Generation of a live rabies vaccine strain attenuated by multiple mutations and evaluation of its safety and efficacy

An amino acid substitution at position 333 in rabies virus G protein is known to determine the pathogenicity: strains with Arg or Lys at that position kill adult mice after intracerebral inoculation, whereas strains with other amino acids cause non-lethal infection. Based on those findings, attenuated rabies virus strains have been established and used for oral vaccines mainly for wild animals. However, considering the possibility of back-mutation to the virulent phenotype, a strain that is attenuated by multiple mutations not only in the G protein but also in other viral proteins would be more appropriate as a safe live vaccine.
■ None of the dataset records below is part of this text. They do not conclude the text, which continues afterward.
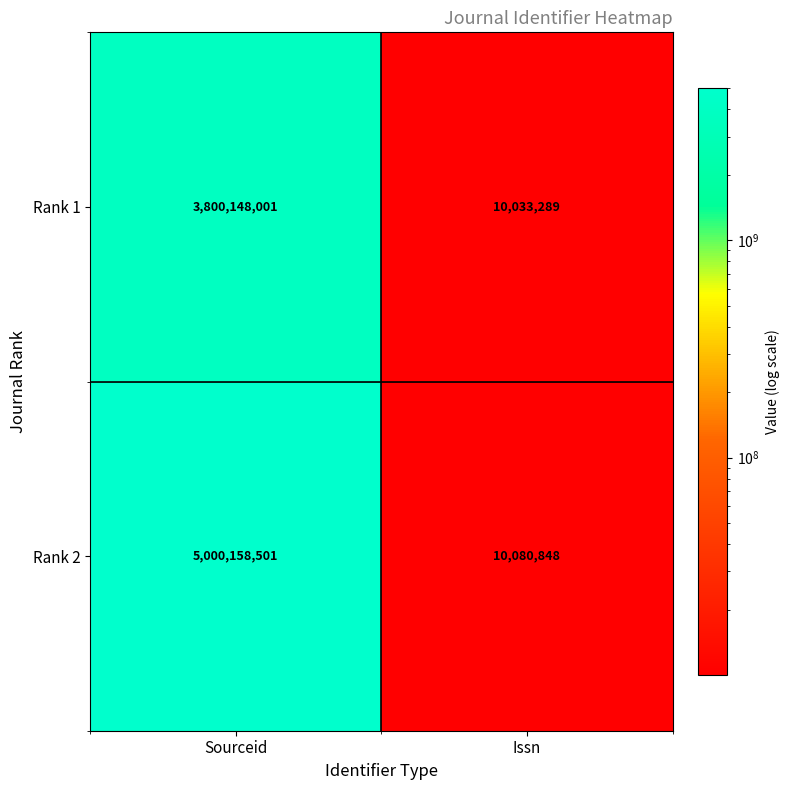

Rank the series by their maximum value, from highest to lowest.

Rank 2, Rank 1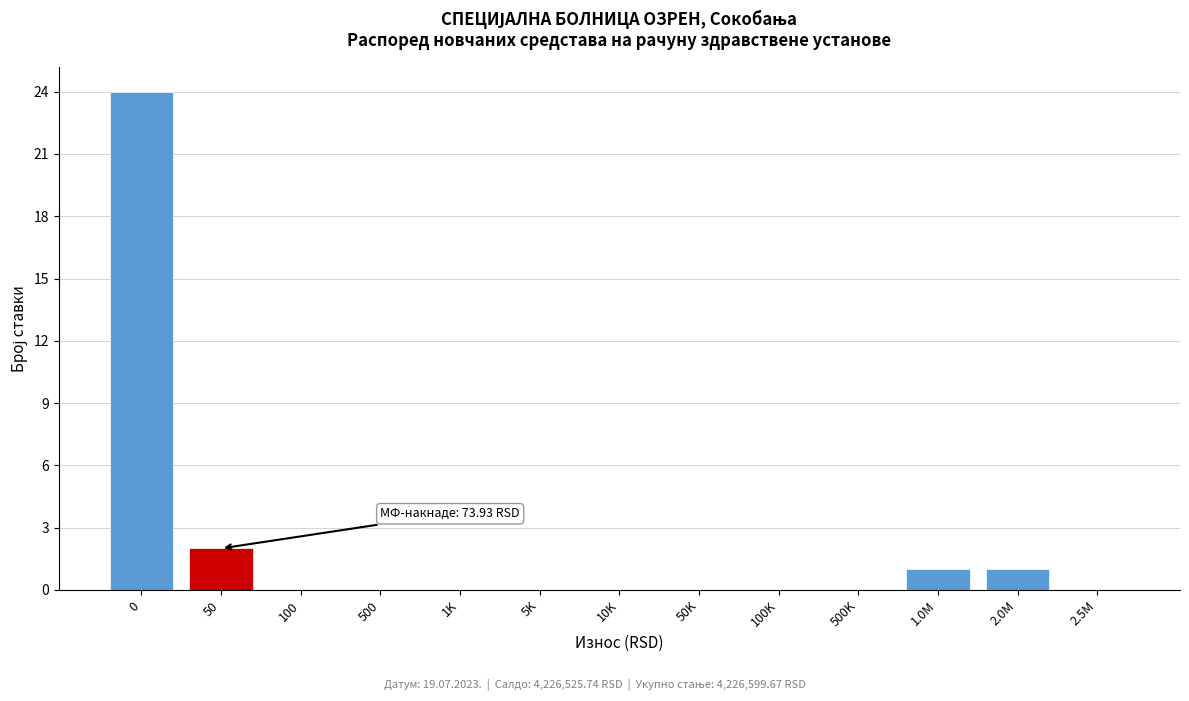

Reading left to right, list all the values displayed in this chart.

0=24	50=2	100=0	500=0	1K=0	5K=0	10K=0	50K=0	100K=0	500K=0	1.0M=1	2.0M=1	2.5M=0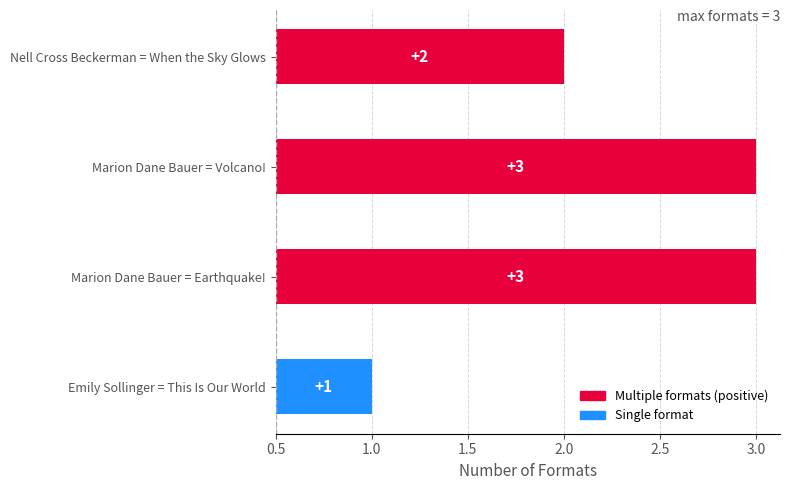

What is the difference between the values at Nell Cross Beckerman = When the Sky Glows and Marion Dane Bauer = Earthquake!?

1.0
We previously demonstrated that the fixed rabies virus Ni-CE strain, which causes only transient body weight loss in adult mice after intracerebral inoculation, is mainly attenuated by mutations in the N, P and M proteins, while this strain has virulent-type Arg at position 333 in the G protein. In this study, to obtain a live vaccine strain that is attenuated by multiple mutations, we generated Ni-CE mutant, Ni-CE(G333Glu) strain, which has an Arg-to-Glu mutation at position 333 in the G protein, and examined its pathogenicity and immunogenicity. We found that, in contrast to Ni-CE strain, Ni-CE(G333Glu) strain did not cause transient body weight loss in adult mice after intracerebral inoculation. The attenuated phenotype of Ni-CE(G333Glu) strain did not change even after 10 serial intracerebral passages in suckling mice. We also demonstrated that inoculation of Ni-CE(G333Glu) strain induced virus-neutralizing antibody in immunized mice and protected the mice from lethal challenge. These results indicate that Ni-CE(G333Glu) strain is a promising candidate for development of a live rabies vaccine with a high safety level.